The primary school teacher from a village in Maharashtra has made an entry to the list of top 10 finalists for the $1 million annual Global Teacher Prize 2020, in recognition of his efforts at promoting girls' education and triggering a quick-response (QR) coded textbook revolution in India.
Disale, 31, arrived at the Zilla Parishad Primary School in Paritewadi village in Solapur district in 2009 when it was a dilapidated building, sandwiched between a cattleshed and a storeroom, the website says. The students were mostly from tribal communities and struggled with the curriculum as it was not in their primary language Kannada.
Disale learnt the language and redesigned the textbooks, adding unique QR codes to give students access to audio poems, video lectures, stories and assignments.
The impact of his interventions has been that there are now no teenage marriages in the village and 100% attendance of girls at the school.

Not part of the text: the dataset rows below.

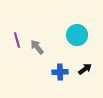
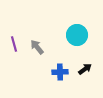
purple line: moved 3 px left, 4 px down
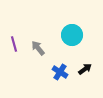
cyan circle: moved 5 px left
gray arrow: moved 1 px right, 1 px down
blue cross: rotated 35 degrees clockwise
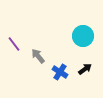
cyan circle: moved 11 px right, 1 px down
purple line: rotated 21 degrees counterclockwise
gray arrow: moved 8 px down
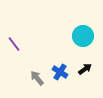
gray arrow: moved 1 px left, 22 px down
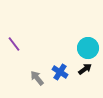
cyan circle: moved 5 px right, 12 px down
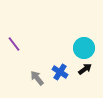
cyan circle: moved 4 px left
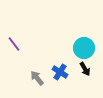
black arrow: rotated 96 degrees clockwise
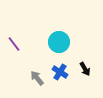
cyan circle: moved 25 px left, 6 px up
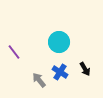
purple line: moved 8 px down
gray arrow: moved 2 px right, 2 px down
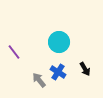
blue cross: moved 2 px left
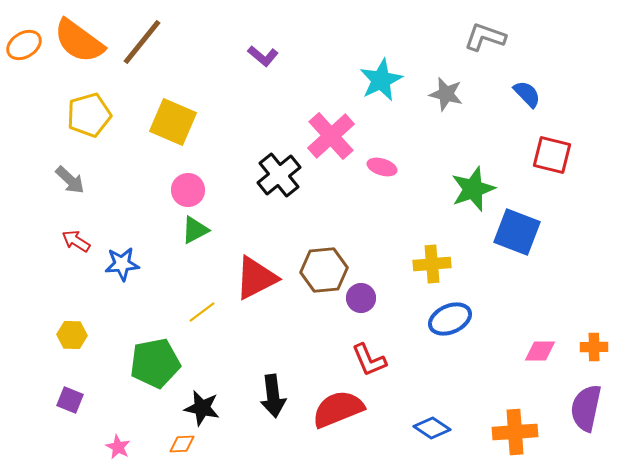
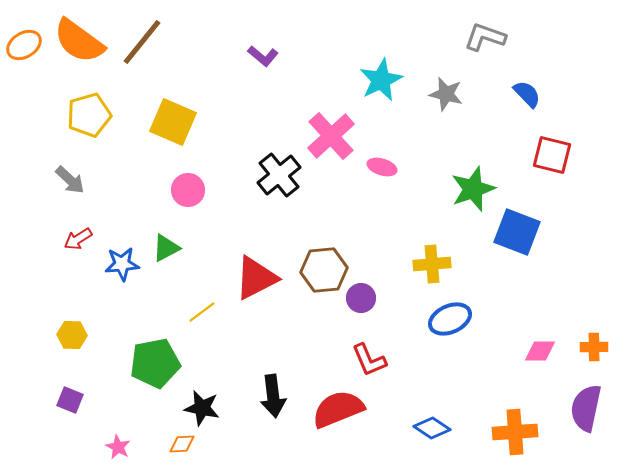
green triangle at (195, 230): moved 29 px left, 18 px down
red arrow at (76, 241): moved 2 px right, 2 px up; rotated 64 degrees counterclockwise
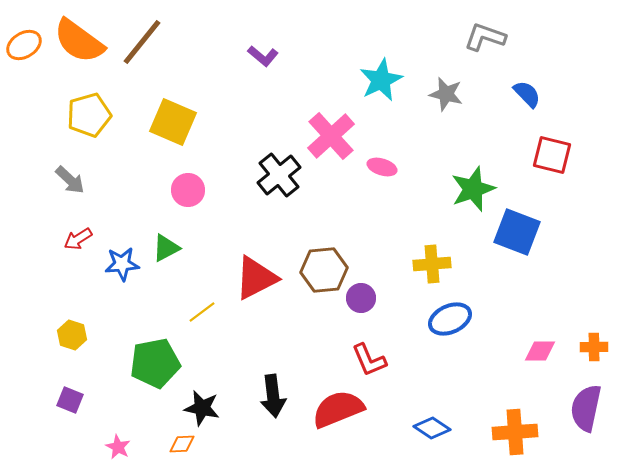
yellow hexagon at (72, 335): rotated 16 degrees clockwise
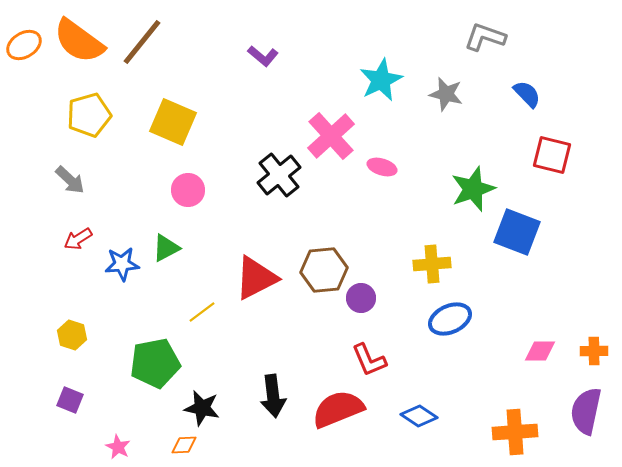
orange cross at (594, 347): moved 4 px down
purple semicircle at (586, 408): moved 3 px down
blue diamond at (432, 428): moved 13 px left, 12 px up
orange diamond at (182, 444): moved 2 px right, 1 px down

Disale has received much recognition for his efforts. His story has been widely covered in the Indian media and the Chief Executive of Microsoft, Satya Nadella, recognised Disale’s work as one of three stories from India in his book Hit Refresh. He also featured in Microsoft’s innovative educator experts program.
Disale's school was the first in Maharashtra to introduce QR codes and after submitting a proposal and successful pilot scheme, the state ministry announced in 2017 that they would introduce QR coded textbooks across the state for all grades.
In 2018, the human resources development ministry announced that all the National Council of Education Research and Training (NCERT) textbooks would have embedded QR codes.
Stefania Giannini, Assistant Director General for Education at UNESCO, hopes that Disale's story will inspire those looking to enter the teaching profession and also highlight the incredible work teachers do all over India and throughout the world every day.
"The Global Teacher Prize helps put the teacher voice at the heart of our mission to champion inclusive learning opportunities for children and young people all over the world, especially the most marginalised and disadvantaged, during this sudden and unprecedented disruption to global education, she said.
Disale joins Olasunkanmi Opeifa (Nigeria), Jamie Frost (U.K.), Carlo Mazzone (Italy), Mokhudu Cynthia Machaba (South Africa), Leah Juelke (U.S.) and Yun Jeong-hyun (South Korea) among the top 10 finalists.
The remaining three top 10 finalists will be announced one each week in the run up to the Global Teacher Prize ceremony, which will be virtual for the very first time in its history due to the Covid-19 pandemic.